Mas, também, entre os outros vectores apresentamos, a necessidade de definir
competências nos domínios administrativos, tal como pude sublinhar, mas também
num domínio financeiro e técnico, tanto da autoridade do Estado como do poder
regional em Cabinda.
Como poderá calcular, a regionalização de Cabinda nesta obra
é considerada como uma questão essencialmente técnica, ou seja, uma mera
criação de áreas administrativas. Mas quando estamos a falar da
descentralização estamos a nos referir a um problema fundamentalmente político
e jurídico. Se não se realizarem as questões, particularmente de autonomia
jurídica, financeira e técnica, a descentralização não terá um verdadeiro
conteúdo. Mas também apresentamos um outro vector, que é o terceiro em que
pensamos que seria necessário definir um sistema regional de ensino em Cabinda,
com mais direito a um lógico reconhecimento. Como sabe, nenhuma autonomia
política tem sustentabilidade sem um investimento prioritário na educação. A
educação e a valorização da pessoa humana são a base fundamental para qualquer
sucesso na política de desenvolvimento integral. Mas apresentamos também um
quarto vector, que é fundamentalmente no quadro da criação de uma zona de
eco-desenvolvimento. Nesta perspectiva, estamos a propor no modelo integrado
associado a autonomia para Cabinda, a necessidade de envolver e empenhar as
populações no processo de desenvolvimento da região e melhoria das suas
condições de vida, principalmente as elites. Estamos a verificar que existe, de
facto, em Cabinda, um problema de participação, mas não perdemos, na criação do
modelo que propormos para a Cabinda, a sua necessária contextualização, à luz
da realidade angolana. Por isso, entendemos que se a descentralização ou a
desconcentração se afiguram fundamentais, é também necessário garantir um
Estado forte, capaz de promover e assegurar a coesão nacional e definir as grandes
prioridades de desenvolvimento do país.
No
modelo para Cabinda será necessário definir os objectivos a atingir e a
avaliação dos interesses a satisfazer, para que possamos promover uma
colaboração sempre estreita entre o poder central e o poder regional cabindês.

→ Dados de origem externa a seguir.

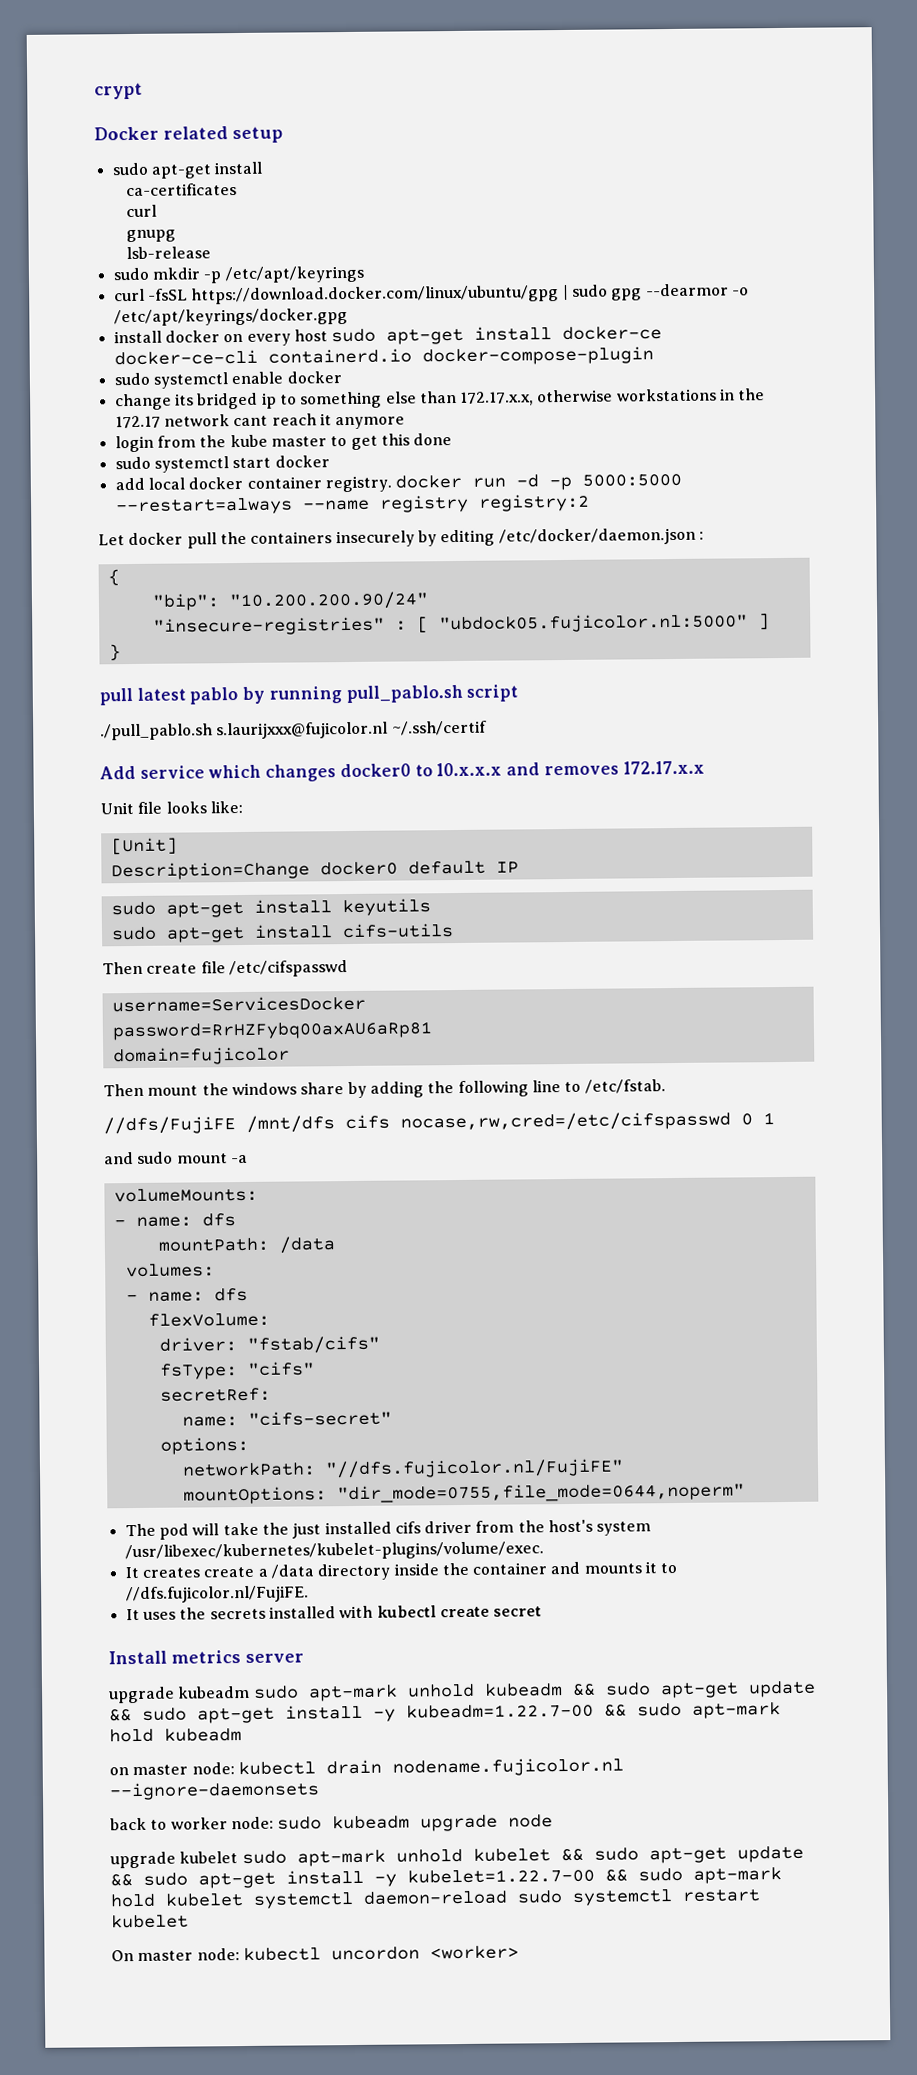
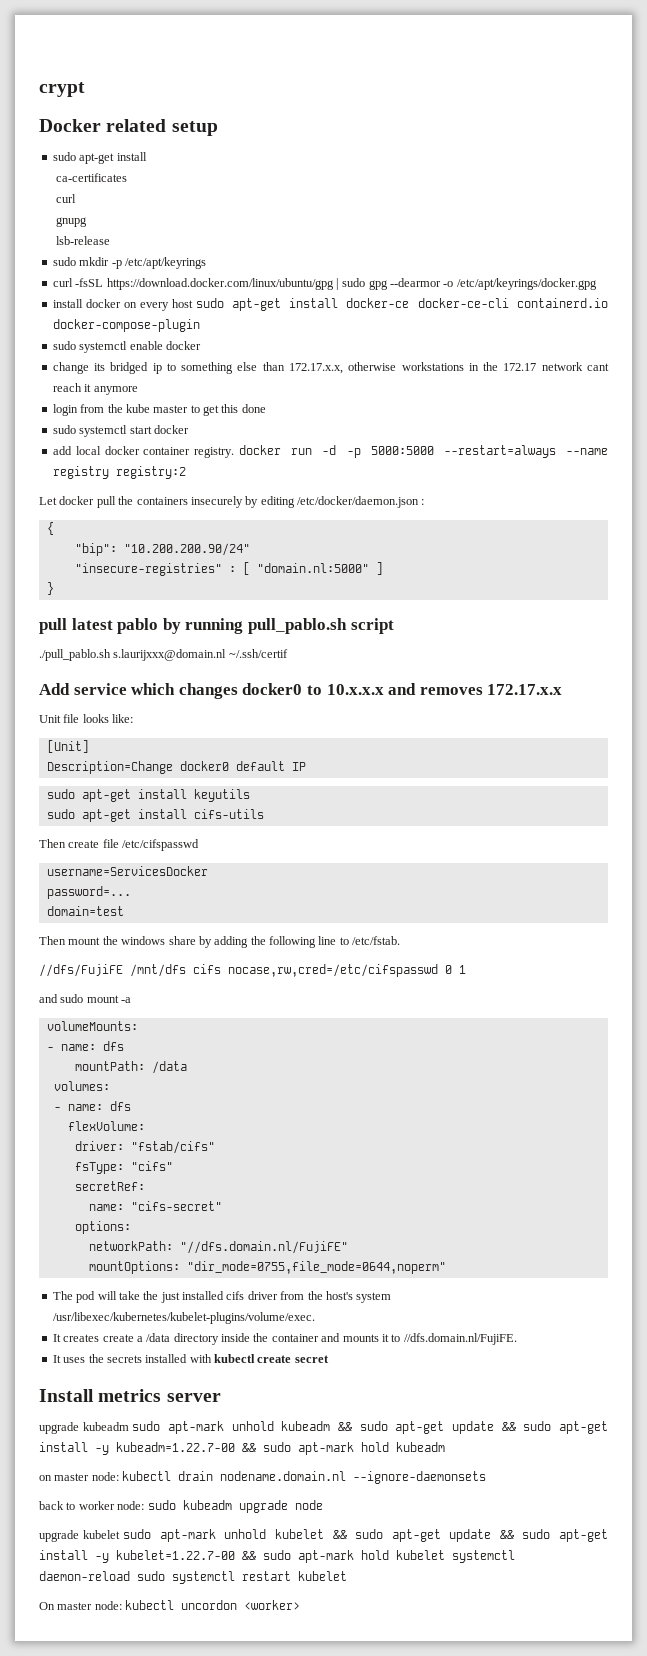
[438,613,748,634] "ubdock05.fujicolor.nl:5000" -> [256,563,369,573] "domain.nl:5000"
[216,721,389,740] s.laurijxxx@fujicolor.nl -> [113,649,227,661] s.laurijxxx@domain.nl
[111,1021,432,1041] [112,1046,290,1066] password=RrHZFybq00axAU6aRp81 // domain=fujicolor -> [46,886,131,899] [46,906,124,916] password=... // domain=test
[324,1458,624,1479] "//dfs.fujicolor.nl/FujiFE" -> [179,1241,348,1254] "//dfs.domain.nl/FujiFE"
[125,1585,309,1604] //dfs.fujicolor.nl/FujiFE. -> [403,1333,517,1345] //dfs.domain.nl/FujiFE.
[391,1757,624,1777] nodename.fujicolor.nl -> [220,1471,347,1481] nodename.domain.nl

Portanto, penso que não podemos nos limitar num modelo cooptativo. Mas neste
modelo estamos também a defender a necessidade de continuar com a cooptação das
elites de Cabinda no aparelho do Estado e no partido no poder.
P
- Não foi isso que aconteceu com a assinatura do Memorando, que prevê a
integração de alguns cabindas para o Governo e nas Forças Armadas?
MB
- Penso que a perspectiva mais elencada, o elemento mais forte no Memorando de
Entendimento, e que foi privilegiado, é o elemento vector cooptação das elites.

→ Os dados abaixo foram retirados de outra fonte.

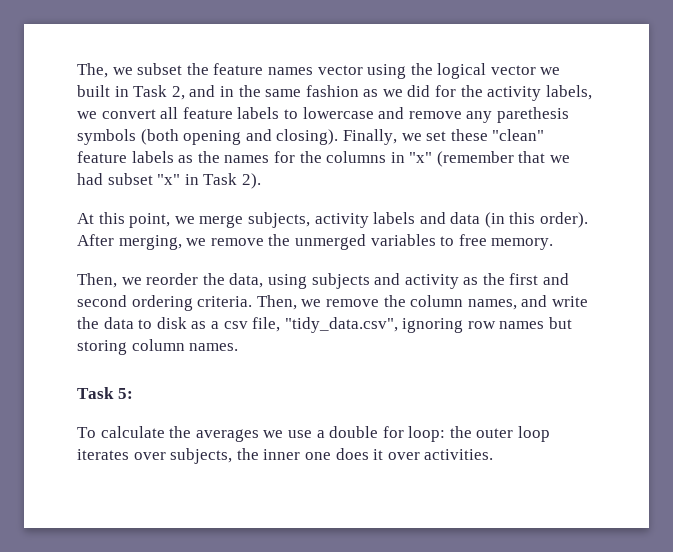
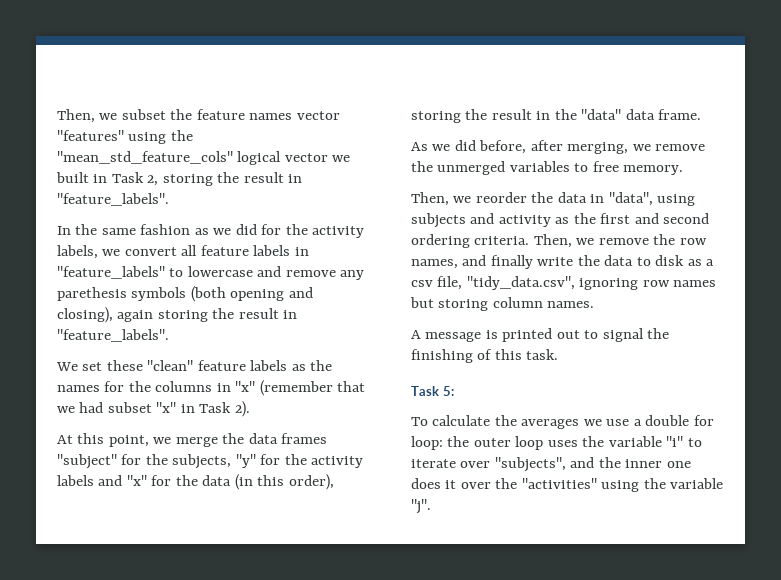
[77,63,108,78] The, -> [57,109,95,123] Then,
[367,63,433,79] using the -> [57,130,193,144] [57,151,233,164] "features" using the "mean_std_feature_cols"
[189,85,234,97] and in -> [162,172,303,186] [57,193,169,206] [57,226,71,235] storing the result in "feature_labels". // In
(280, 113) none -> [294,247,309,256] [57,266,165,279] in "feature_labels"
[276,129,422,145] closing). Finally, we -> [57,307,298,323] [57,329,169,342] [56,362,78,371] closing), again storing the result in "feature_labels". // We
[247,212,589,228] [77,234,114,246] subjects, activity labels and data (in this order). After -> [222,433,328,444] [57,454,364,469] [57,474,334,490] [411,109,702,123] [411,140,563,154] the data frames "subject" for the subjects, "y" for the activity labels and "x" for the data (in this order), storing the result in the "data" data frame. // As we did before, after
[229,273,264,288] data, -> [557,192,653,206] data in "data",
[410,295,464,307] column -> [679,238,707,245] row
(548, 301) none -> [490,255,533,269] finally
(239, 347) none -> [411,328,670,342] [411,349,559,363] // A message is printed out to signal the finishing of this task.
[77,448,233,464] iterates over subjects, -> [547,436,702,447] [411,457,595,472] uses the variable "i" to iterate over "subjects", and
[424,449,494,460] activities. -> [495,478,724,492] [411,499,431,514] the "activities" using the variable "j".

E isto, não há dúvida de que foi um sucesso. Como poderá ver, não é estranho
observar que mesmo aqueles que ficaram de fora estão a recorrer ao Memorando de
Entendimento. Portanto, este elemento é sempre importante, a cooptação das
elites, porque é muito importante que os cabindas estejam representados nas
estruturas do Estado, na perspectiva de defenderem os interesses não só da
província de Cabinda, mas de toda a Angola enquanto um povo.
P
- Além dos políticos, quais são as outras elites que deviam estar
representadas?
MB
- Não falo das elites que deveriam estar representadas, porque todas estão.
Quando estamos a falar das elites de Cabinda referimo-nos não somente das
políticas, mas também das elites militares, da sociedade civil, entre outras as
igrejas e organizações cívicas que também participam. Se o meu amigo continuar
a fazer a sua investigação de excelência, como sempre fez, constatará
rapidamente que a sociedade civil de Cabinda está de facto integrada em várias
acções de Angola em geral. E
sempre naquela perspectiva de parceira do Estado. Portanto, são todas estas
elites que estou a falar. Mas, recapitulando um pouco, em síntese, aquilo que é
o contributo fundamental neste trabalho é apresentar uma componente que poderá
servir como modelo para melhorar o Estatuto Especial assinado em Cabinda. Não estou
preocupado com a vertente da cooptação das elites políticas, da
desconcentração, mas gostaria que esta última fosse reforçada em Cabinda, na
perspectiva de criar mais serviços do Estado e a aproximação destes serviços às
populações. Talvez, aquilo que é o contributo fundamental desta obra é o modelo
que se poderia seguir na tentativa de se efectivar a descentralização política
e administrativa na província de Cabinda, no contexto do Estado unitário de
Angola. Como poderá verificar, há vários modelos que são apresentados.